Months earlier, the wartime truce between the Revisionists and the British Mandate had collapsed. Menachem Begin, the newly appointed IZL commander, had published his “Call for Revolt” accusing the British government of doing nothing to save the Jews of Europe, while at the same time in Palestine the White Paper restrictions on Jewish immigration were still being enforced.

The IZL at first made a point of attacking only nonmilitary British targets, including empty tax and immigration offices, although the revolt quickly escalated to assaults on police stations and firefights with British police officers.

Despite the anger toward the Mandate’s policies, most of the Yishuv was scandalized by the renewed conflict with the British while the war was still being fought in Europe. For the Mapai-dominated Jewish Agency, this was not just a question of endangering their own uneasy cooperation with the British at a crucial moment, when they hoped that the White Paper could be canceled at the end of the war; it was also a direct challenge to their monopoly on the Yishuv’s security policy.

“THERE IS NO choice, we will have to respond in force to force,” said David Ben-Gurion. “It will be a tragedy, but a smaller tragedy than the danger of a small group trying to take over the entire Yishuv in this way.”2

The anti-IZL operation would be called “the Hunting Season,” or “the Saison,” and was not publicly acknowledged by Mapai. Ben-Gurion gave secret orders to the Haganah to arrest IZL members. Hundreds were rounded up and held incommunicado on kibbutzim, some brutally interrogated to give up the location of their comrades. Many who were known to be affiliated with the Revisionists were fired from their jobs or even expelled from high schools and colleges. Names and addresses of other members were handed over to the British, who exiled hundreds to detention camps in Africa.

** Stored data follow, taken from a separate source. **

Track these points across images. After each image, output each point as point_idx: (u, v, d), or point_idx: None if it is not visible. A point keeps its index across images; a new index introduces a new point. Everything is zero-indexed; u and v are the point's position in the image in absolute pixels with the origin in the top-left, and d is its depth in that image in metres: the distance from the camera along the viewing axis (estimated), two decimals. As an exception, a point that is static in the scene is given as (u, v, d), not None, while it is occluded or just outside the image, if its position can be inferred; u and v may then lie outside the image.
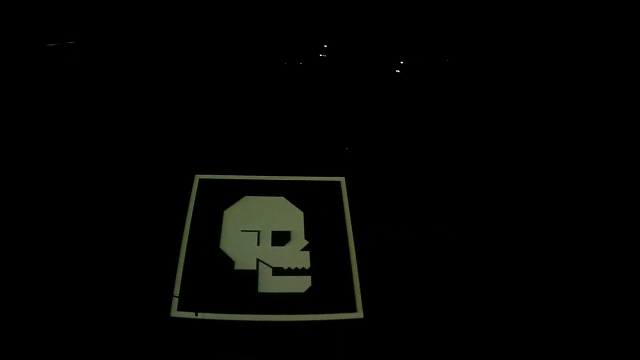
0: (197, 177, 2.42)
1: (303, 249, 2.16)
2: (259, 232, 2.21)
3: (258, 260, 2.10)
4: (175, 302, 1.95)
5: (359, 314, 1.96)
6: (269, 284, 2.03)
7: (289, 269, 2.08)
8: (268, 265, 2.08)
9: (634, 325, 1.92)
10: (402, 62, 2.86)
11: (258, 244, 2.16)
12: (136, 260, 2.08)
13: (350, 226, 2.24)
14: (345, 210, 2.32)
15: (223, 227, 2.22)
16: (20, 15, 2.73)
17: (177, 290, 2.00)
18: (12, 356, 1.75)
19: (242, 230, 2.21)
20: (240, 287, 2.03)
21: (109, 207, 2.32)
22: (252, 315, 1.92)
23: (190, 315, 1.90)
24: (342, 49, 2.89)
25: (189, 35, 2.90)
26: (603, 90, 2.80)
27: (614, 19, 2.69)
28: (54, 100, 2.71)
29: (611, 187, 2.44)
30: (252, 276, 2.05)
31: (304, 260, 2.12)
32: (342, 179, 2.46)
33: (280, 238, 2.19)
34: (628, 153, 2.57)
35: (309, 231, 2.23)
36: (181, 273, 2.05)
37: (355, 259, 2.14)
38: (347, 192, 2.41)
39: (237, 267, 2.08)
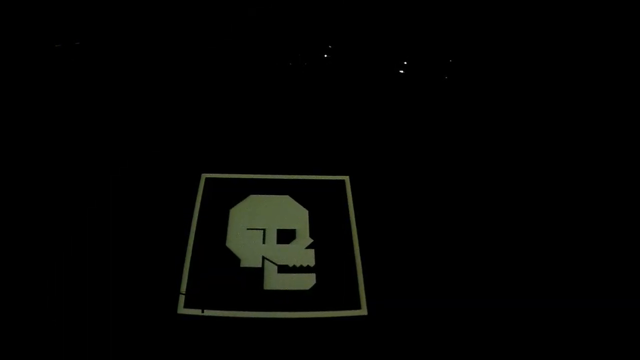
0: (204, 175, 2.44)
1: (308, 247, 2.17)
2: (264, 230, 2.22)
3: (263, 258, 2.11)
4: (182, 299, 1.97)
5: (362, 311, 1.97)
6: (274, 281, 2.04)
7: (294, 266, 2.09)
8: (273, 262, 2.09)
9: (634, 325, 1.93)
10: (405, 63, 2.87)
11: (264, 242, 2.17)
12: (144, 258, 2.11)
13: (355, 224, 2.25)
14: (349, 208, 2.34)
15: (229, 225, 2.23)
16: (25, 15, 2.76)
17: (183, 287, 2.01)
18: (16, 355, 1.77)
19: (248, 229, 2.22)
20: (246, 284, 2.04)
21: (115, 206, 2.34)
22: (257, 312, 1.94)
23: (197, 312, 1.91)
24: (346, 50, 2.90)
25: (193, 35, 2.92)
26: (610, 94, 2.80)
27: (615, 20, 2.69)
28: (60, 101, 2.74)
29: (611, 188, 2.44)
30: (257, 274, 2.06)
31: (308, 258, 2.13)
32: (346, 178, 2.47)
33: (286, 236, 2.20)
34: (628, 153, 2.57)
35: (314, 229, 2.24)
36: (188, 270, 2.07)
37: (359, 257, 2.14)
38: (352, 191, 2.43)
39: (243, 264, 2.09)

The Saison was discontinued after three months, but in that short time it deepened the rift and enmity that would last within Israeli society for decades to come. Begin refused his followers’ entreaties to respond violently or retaliate by kidnapping Haganah leaders. He used rhetoric instead, warning his opponents, “If you harm the IZL’s fighters, your children will spit on your graves!” He explained to his commanders that they could not afford a civil war with the Haganah because in the not-too-distant future they would be fighting side by side with Haganah soldiers in the Jewish state’s War of Independence. He was prepared to fight the British, not his fellow Jews.

By refusing to escalate to civil war in 1945, or afterward, Begin in effect was accepting Ben-Gurion and Mapai’s long-held dominance and the rules of the democratic system. Ben-Gurion’s party would rule Israel for decades. Begin would have to wait until 1977 to assume national leadership. “The Saison” would remain a byword among Israeli right-wingers, a reminder of left-wing perfidy and proof that it was they, and not their opponents, who were the true democrats.

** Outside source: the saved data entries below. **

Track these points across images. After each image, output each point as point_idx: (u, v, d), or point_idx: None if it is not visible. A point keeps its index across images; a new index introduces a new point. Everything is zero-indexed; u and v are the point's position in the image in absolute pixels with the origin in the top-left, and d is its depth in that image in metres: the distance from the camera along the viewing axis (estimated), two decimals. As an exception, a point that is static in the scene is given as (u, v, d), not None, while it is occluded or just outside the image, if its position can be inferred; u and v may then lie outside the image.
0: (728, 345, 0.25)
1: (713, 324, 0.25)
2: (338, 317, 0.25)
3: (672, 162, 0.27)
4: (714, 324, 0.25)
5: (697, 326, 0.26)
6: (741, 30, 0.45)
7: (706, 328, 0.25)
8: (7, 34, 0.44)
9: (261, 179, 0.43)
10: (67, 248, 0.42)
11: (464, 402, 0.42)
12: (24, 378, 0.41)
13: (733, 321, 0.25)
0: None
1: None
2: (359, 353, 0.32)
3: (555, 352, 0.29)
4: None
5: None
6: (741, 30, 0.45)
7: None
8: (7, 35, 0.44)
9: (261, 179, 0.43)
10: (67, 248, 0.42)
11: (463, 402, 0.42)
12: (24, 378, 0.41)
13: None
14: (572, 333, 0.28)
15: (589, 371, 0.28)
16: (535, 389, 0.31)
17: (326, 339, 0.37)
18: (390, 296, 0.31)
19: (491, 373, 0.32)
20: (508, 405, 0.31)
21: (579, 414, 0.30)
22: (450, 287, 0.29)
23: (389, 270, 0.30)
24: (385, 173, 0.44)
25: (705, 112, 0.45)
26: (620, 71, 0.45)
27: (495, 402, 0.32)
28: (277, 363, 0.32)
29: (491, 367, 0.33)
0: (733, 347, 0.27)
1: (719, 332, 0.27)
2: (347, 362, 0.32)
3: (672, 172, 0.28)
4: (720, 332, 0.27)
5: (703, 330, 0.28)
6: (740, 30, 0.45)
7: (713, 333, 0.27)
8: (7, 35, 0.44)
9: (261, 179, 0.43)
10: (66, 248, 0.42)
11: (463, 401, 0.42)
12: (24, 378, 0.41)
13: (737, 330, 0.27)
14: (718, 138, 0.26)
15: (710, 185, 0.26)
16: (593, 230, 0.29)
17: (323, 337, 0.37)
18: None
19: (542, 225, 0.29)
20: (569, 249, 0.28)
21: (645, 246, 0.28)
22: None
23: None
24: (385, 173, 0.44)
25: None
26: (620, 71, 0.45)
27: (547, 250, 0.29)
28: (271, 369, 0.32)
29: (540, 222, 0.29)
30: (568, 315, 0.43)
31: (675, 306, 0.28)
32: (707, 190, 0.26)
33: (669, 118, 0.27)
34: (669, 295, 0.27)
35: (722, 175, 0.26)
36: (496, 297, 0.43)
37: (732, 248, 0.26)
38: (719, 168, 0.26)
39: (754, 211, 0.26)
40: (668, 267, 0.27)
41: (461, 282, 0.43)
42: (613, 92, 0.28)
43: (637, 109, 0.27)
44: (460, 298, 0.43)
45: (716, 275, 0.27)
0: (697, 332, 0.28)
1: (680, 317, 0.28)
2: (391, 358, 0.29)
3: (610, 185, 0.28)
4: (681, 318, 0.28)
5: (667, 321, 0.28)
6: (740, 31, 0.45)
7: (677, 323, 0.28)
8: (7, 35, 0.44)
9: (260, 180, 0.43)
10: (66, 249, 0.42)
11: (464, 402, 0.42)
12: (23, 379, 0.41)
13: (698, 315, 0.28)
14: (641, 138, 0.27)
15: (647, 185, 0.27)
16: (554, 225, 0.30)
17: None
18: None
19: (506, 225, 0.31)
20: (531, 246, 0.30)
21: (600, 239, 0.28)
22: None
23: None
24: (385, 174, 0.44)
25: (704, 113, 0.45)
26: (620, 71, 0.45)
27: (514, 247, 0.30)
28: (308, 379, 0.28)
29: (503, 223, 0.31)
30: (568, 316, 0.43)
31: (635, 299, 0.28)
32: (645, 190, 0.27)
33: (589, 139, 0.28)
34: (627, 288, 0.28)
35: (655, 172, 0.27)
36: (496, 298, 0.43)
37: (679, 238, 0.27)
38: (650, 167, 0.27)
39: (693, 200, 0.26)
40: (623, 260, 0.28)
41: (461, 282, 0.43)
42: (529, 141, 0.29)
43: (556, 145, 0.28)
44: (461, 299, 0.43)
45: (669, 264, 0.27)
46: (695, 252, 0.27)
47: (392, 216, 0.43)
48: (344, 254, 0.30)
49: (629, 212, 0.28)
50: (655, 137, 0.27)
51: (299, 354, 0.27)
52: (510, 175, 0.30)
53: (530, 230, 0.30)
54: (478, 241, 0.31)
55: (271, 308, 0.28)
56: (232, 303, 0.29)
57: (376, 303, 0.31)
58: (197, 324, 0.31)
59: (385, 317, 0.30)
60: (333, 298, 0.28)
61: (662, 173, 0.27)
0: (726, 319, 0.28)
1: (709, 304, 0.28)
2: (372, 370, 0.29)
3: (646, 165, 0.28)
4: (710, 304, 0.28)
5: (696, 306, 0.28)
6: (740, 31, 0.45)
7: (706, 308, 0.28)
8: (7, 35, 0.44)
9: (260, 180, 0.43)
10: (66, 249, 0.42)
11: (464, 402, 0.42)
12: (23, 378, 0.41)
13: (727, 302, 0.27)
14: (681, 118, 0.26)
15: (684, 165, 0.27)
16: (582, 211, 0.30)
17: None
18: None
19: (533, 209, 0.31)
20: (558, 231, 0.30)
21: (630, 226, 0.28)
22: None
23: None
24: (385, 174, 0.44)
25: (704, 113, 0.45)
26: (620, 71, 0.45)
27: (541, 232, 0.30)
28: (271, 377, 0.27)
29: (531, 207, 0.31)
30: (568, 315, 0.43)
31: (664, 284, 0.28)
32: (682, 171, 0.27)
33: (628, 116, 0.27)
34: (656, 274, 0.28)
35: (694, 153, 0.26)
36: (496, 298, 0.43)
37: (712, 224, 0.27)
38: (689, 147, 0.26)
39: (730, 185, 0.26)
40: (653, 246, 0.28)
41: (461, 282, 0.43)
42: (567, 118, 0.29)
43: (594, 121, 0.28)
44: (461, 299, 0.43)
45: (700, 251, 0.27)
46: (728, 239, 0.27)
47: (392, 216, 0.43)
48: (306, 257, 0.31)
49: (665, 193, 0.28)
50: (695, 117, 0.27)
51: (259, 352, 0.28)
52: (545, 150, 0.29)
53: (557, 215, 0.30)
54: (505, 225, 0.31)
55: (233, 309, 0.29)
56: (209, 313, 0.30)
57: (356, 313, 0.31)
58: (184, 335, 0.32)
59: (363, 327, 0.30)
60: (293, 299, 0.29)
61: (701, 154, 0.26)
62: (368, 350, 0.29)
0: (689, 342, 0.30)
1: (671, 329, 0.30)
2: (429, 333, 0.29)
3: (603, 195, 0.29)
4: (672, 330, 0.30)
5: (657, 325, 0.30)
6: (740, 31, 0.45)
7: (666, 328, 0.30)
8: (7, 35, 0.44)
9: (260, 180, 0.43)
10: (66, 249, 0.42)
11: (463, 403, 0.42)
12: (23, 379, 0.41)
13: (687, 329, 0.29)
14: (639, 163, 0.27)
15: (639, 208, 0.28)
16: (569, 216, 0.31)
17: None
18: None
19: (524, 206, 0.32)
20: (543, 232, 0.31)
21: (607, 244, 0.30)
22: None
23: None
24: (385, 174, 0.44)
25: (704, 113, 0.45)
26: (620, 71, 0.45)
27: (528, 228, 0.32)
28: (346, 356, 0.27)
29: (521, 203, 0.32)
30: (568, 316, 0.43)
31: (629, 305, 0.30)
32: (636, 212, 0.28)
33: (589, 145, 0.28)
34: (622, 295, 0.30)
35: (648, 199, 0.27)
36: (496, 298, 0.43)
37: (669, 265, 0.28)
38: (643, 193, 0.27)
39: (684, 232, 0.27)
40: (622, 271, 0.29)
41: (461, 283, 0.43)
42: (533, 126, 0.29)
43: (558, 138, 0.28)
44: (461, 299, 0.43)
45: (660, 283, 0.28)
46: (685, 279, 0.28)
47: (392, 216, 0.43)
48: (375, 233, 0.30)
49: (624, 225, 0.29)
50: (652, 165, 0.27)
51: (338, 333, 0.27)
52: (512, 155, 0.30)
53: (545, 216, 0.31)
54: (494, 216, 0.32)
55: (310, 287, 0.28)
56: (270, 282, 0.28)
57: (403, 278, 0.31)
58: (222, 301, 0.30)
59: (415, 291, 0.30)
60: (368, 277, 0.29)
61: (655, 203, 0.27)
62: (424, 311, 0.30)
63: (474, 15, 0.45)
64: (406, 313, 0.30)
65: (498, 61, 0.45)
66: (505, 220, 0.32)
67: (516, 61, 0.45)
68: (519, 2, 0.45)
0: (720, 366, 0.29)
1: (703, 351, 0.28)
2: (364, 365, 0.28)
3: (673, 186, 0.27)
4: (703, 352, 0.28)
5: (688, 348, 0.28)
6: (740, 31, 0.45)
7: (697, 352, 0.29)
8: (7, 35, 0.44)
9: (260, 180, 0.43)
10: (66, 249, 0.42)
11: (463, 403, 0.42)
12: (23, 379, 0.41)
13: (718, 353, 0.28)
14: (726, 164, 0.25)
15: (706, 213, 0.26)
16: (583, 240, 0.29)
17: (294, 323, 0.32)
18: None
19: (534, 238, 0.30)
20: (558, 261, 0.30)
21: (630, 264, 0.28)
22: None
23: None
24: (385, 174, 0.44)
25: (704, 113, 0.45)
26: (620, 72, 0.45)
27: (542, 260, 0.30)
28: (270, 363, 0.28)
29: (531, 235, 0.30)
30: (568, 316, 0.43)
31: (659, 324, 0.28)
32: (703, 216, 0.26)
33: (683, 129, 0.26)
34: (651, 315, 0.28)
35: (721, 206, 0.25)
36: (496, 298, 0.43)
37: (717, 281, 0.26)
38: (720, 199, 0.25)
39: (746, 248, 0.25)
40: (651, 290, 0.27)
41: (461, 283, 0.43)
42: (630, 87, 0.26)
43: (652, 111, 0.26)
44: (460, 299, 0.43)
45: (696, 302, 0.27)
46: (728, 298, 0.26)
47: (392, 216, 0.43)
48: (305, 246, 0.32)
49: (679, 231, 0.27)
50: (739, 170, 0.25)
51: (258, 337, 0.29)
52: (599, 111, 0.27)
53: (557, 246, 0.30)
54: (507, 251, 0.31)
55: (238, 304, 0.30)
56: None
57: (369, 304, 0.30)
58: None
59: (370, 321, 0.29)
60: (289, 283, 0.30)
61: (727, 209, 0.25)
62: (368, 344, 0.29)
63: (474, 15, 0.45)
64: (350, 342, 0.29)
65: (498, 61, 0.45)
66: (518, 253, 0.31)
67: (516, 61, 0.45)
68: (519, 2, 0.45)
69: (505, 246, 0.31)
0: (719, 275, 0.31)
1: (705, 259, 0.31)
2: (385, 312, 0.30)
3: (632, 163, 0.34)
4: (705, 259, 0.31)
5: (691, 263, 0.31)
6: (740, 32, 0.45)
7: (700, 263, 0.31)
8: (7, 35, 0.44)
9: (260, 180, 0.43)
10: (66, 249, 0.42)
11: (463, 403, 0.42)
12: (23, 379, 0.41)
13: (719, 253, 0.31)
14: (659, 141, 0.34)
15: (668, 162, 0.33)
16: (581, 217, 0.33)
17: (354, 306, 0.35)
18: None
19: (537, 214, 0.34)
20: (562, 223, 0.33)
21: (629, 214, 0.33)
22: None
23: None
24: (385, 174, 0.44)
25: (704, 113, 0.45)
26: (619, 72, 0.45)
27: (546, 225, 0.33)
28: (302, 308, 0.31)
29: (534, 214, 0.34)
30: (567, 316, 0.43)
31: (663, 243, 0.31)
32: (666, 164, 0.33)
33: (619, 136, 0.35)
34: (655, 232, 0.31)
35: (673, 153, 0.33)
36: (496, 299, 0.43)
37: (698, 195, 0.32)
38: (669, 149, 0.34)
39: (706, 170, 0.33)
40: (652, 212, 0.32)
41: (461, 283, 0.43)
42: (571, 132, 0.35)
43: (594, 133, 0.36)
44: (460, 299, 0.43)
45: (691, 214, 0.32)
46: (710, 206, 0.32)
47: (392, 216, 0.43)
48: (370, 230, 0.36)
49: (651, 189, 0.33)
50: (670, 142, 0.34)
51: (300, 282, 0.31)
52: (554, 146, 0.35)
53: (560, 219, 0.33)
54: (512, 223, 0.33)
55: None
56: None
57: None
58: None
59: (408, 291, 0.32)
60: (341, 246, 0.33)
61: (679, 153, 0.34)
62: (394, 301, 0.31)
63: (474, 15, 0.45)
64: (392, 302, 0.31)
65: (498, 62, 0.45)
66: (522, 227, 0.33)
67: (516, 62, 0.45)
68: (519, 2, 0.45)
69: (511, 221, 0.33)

IN THE PARALLEL universe of Zionist activism in the United States, a more genteel version of the Saison had been inaugurated. The established American-Jewish and Zionist organizations there, together with the British government, had tried to curb the influence and growing popularity of the Revisionists, urging the Roosevelt administration to deport Hillel Kook and other members of the Bergson Group, launch IRS investigations into their fundraising operations, or have them drafted into the military for service overseas. There is no record of Benzion Netanyahu, who would eventually be naturalized on the basis of Tzila’s American citizenship, also being targeted. He was probably too minor a figure to draw attention, and he wasn’t directly involved in the IZL’s American operations. In any case, the Roosevelt administration wasn’t inclined to get involved in the internal wars of the Jews. By the end of World War II, the mainstream Zionist movement had established itself as the administration’s main interlocutors, just as it had at the end of World War I with the British Empire.

The United States was to prove Zionism’s true ally, although the one central lesson the Jews had taken from three decades of dealing with the British was that they could never fully trust any ally.